:: PASSAGE RETENU

Un débat au Louvre (12/2002)
Présentation et commentaires

par Michel FAVRE-FÉLIX

 


Pour la première fois un débat contradictoire sur les nécessités et les choix de restauration avait lieu, à l’auditorium du Louvre en décembre 2002. La participation de James Beck et de James Bloedé, ainsi que la diversité des autres interventions, donnait la mesure de l’évolution amorcée à cette date.

 


   Il n’y a pas de doute, les rencontres des 6 et 7 décembre 2002 se proposaient bien de réfléchir sur la restauration actuelle, et, cette fois, autant sur les critiques qu’elle peut susciter que sur ses justifications.

   Dès l’ouverture, Daniel Arasse, historien, spécialiste de la peinture de la Renaissance italienne, co-directeur de ce colloque avec Jean-René Gaborit, conservateur en chef du département des sculptures, a expliqué son intitulé : « Pourquoi restaurer les œuvres d’art ? »

   « Si l’on a choisi la restauration, c’est évidemment parce que le thème, et sa pratique, sont l’objet de débats, actuellement particulièrement vifs. [. . . ] Il nous a paru bon de consacrer deux jours à ces débats, avec, à la fois, les explications, les clarifications des restaurateurs et des conservateurs sur la politique de restauration, et également en donnant la parole aux “adversaires” – je mets ce terme entre guillemets – de la restauration » ; puis d’ajouter : « Si cela nous a paru bon, c’est que le débat sur la restauration est tout à fait légitime. »

   La participation officielle de James Beck devait en témoigner, marquant un changement important, puisqu’il y a trois ans de cela, Jean-René Gaborit s’était opposé à la venue de l’historien américain, alors que celui-ci était pressenti pour une conférence dans cet auditorium. La présence de James Bloedé, à l’invitation d’Henry Loyrette, successeur de Pierre Rosenberg à la direction du Louvre, n’est pas moins significative.

::::
:: DONNÉES RECUEILLIES

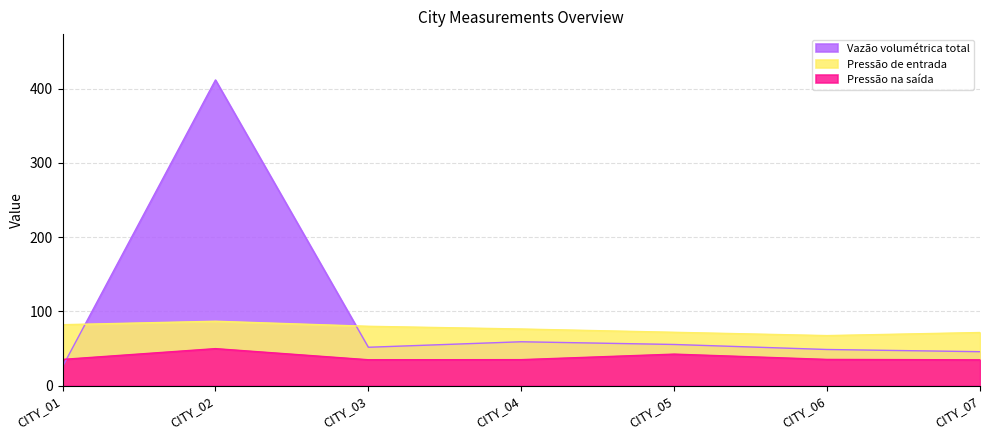

List the series in order of their peak value, highest first.

Vazão volumétrica total, Pressão de entrada, Pressão na saída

::::

TÂCHE À RÉALISER A>
Dans le texte sur le débat au Louvre, condensez en deux phrases le paragraphe qui commence par « La participation officielle de James Beck ».
TÂCHE À RÉALISER B>
Prolongez le texte sur le débat au Louvre à partir de son dernier paragraphe.

RÉPONSE FINALE A>
La participation officielle de l'historien américain James Beck marquait un changement important, car trois ans plus tôt, Jean-René Gaborit s'était opposé à sa venue pour une conférence dans cet auditorium. La présence de James Bloedé, invité par Henry Loyrette, successeur de Pierre Rosenberg à la direction du Louvre, était tout aussi significative.

RÉPONSE FINALE B>
Enfin cette ouverture de l’institution sur l’extérieur est tout à l’honneur des responsables du cycle “Musée-musées” de l’Auditorium qui ont accueilli et mis en œuvre l’ensemble des conférences et des échanges avec le public..

   Rendre compte de l’ensemble de ces journées (soit près de douze heures) n’est pas notre ambition. Certains ont regretté que la succession des exposés, alternant avec les discussions des tables rondes animées par Jean Daive, de France Culture, n’ait pas pris l’allure d’un “véritable” débat. Reconnaissons plutôt que l’exercice était difficile et que ce déroulement, sans doute trop parallèle, des discours, devait être une étape indispensable.
Puisque nous présentons intégralement, dans ce numéro, les contributions de René Henri Marijnissen, de James Beck et, partiellement, celle de James Bloedé, il nous a paru intéressant de parcourir transversalement ces journées et d’entretenir les idées les plus neuves.

Jean-Pierre Cuzin (conservateur général)  -  Une politique du Louvre ?

   En l’absence – pour le moins, surprenante – de Jean-Pierre Mohen, directeur du Centre de Recherche et de Restauration des Musées de France, il est revenu à Jean-Pierre Cuzin le soin de présenter les orientations générales de la restauration sinon dans les musées français, du moins au Louvre et dans le département des peintures dont il est le conservateur en chef. De son propos, assez libre et informel, ressortent plusieurs points. Des points tellement proches de nos positions que l’on pouvait se demander parfois pourquoi une étroite collaboration n’était pas déjà engagée entre nous.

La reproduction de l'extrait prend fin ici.